Extract to read ::
☆ ☆ ☆ ☆ ☆ ☆ ☆
But in Miami Beach, where everything seems to be more colorful and dramatic than most American cities, the latest round of infrastructure investments combine flamboyance and function. The city’s parking garages are featured in the Wall Street Journal, Lebron James is a fan of its bikeshare system, and the expanding network of streetscape and trail improvements weave the city together, from beach to bay.
“It is a coordinated effort,” says Richard Lorber, acting planning director. “Decobike has become a part of the city and we’ve incorporated it into our transportation thinking.” Likewise with streetscape improvements; despite initial concern about losing on-street parking spaces, residents recognize that the curb bump-outs, streetscaping, and landscaping add value to their properties.
High-style parking garages
Miami Beach has gotten the most press coverage for its public and private parking garages and in fact has set a new standard for not only garage design, but their integration with streets and city life. Architects whose names are usually attached to symphony halls and art museums are undertaking what used to be a pretty dull commission.
Herzog and deMeuron’s 1111 Lincoln Road garage functions equally as a party space, a retail anchor, and parking garage. Enrique Norten’s refined Park @420 pulls Lincoln Road’s retail activity around the corner, while Arquitectonica’s Purdy Avenue garage is also a retail anchor for Sunset Harbor, an emerging mixed-use neighborhood. Frank Gehry’s public garage, sheathed in steel mesh recalling his signature chain link, is lit to drift through a color palette that mirrors Miami sunsets. Zaha Hadid is proposing a structure that will swoop over a street and create a pedestrian plaza.
The trend toward high style garages began in 1995 with Arquitectonica’s Ballet Valet garage. The client, developer Tony Goldman who would go on to develop the Wynwood Arts District, spotted an opportunity on this neglected stretch of Collins Avenue. One block in from the beach and surrounded by clubs and hotels, the garage’s retail base kick-started redevelopment. Popularly known as the Chia Pet garage, Arquitectonica’s screen of plants became a local landmark.
Unlike the usual approach to garage design, which seeks to hide parking behind a liner building or false front, newer garages celebrate their position in our lives and communities. Most use texture, color, and pattern to create visual elegance. Herzog and De Meuron’s garage uses the drama of space and movement. Views shift and drop; every floor creates a different experience. From the outside, the blade-edged concrete slabs hover over dramatic skies and palm trees. Hadid’s proposed design is a modernist approach to the experience of moving through space.
Roger Howie of Hadid’s office says, “A simple premise of how to bring the street into the building guided our initial studies which then progressed into an expressed, continuous vehicular circulation path which provides a unique, even fun, experience for the user.”
But the designs also mediate between the car and the pedestrian. From an urban point of view, their relationship to the street is most important. Some, like Park@420, rely on a simple retail base, others like 1111 draw pedestrians in to experience the space. As well as retail, Hadid’s design includes an urban plaza and features stairs to create a gateway along the Collins Park axis. This sounds more like urban design than transportation engineering.
☆ ☆ ☆ ☆ ☆ ☆ ☆
Data ::

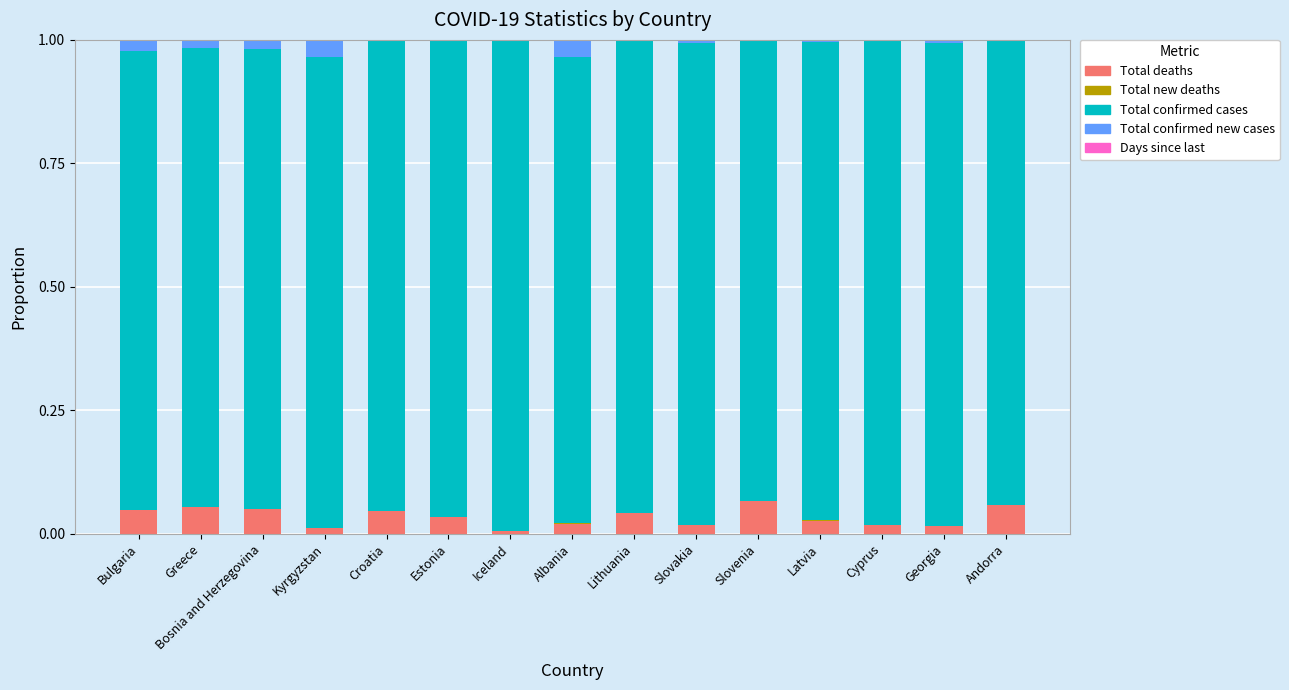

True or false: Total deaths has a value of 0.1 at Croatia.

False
☆ ☆ ☆ ☆ ☆ ☆ ☆
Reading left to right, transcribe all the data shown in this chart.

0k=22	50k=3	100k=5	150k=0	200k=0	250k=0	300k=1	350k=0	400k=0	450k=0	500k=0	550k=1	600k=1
☆ ☆ ☆ ☆ ☆ ☆ ☆
Exercise directions :: Reproduce the text on Miami Beach infrastructure from "But in Miami" up to and including "to their properties.", substituting "Miami Beach, Florida" for "Miami Beach".

Result ::
But in Miami Beach, Florida, where everything seems to be more colorful and dramatic than most American cities, the latest round of infrastructure investments combine flamboyance and function. The city’s parking garages are featured in the Wall Street Journal, Lebron James is a fan of its bikeshare system, and the expanding network of streetscape and trail improvements weave the city together, from beach to bay.
“It is a coordinated effort,” says Richard Lorber, acting planning director. “Decobike has become a part of the city and we’ve incorporated it into our transportation thinking.” Likewise with streetscape improvements; despite initial concern about losing on-street parking spaces, residents recognize that the curb bump-outs, streetscaping, and landscaping add value to their properties.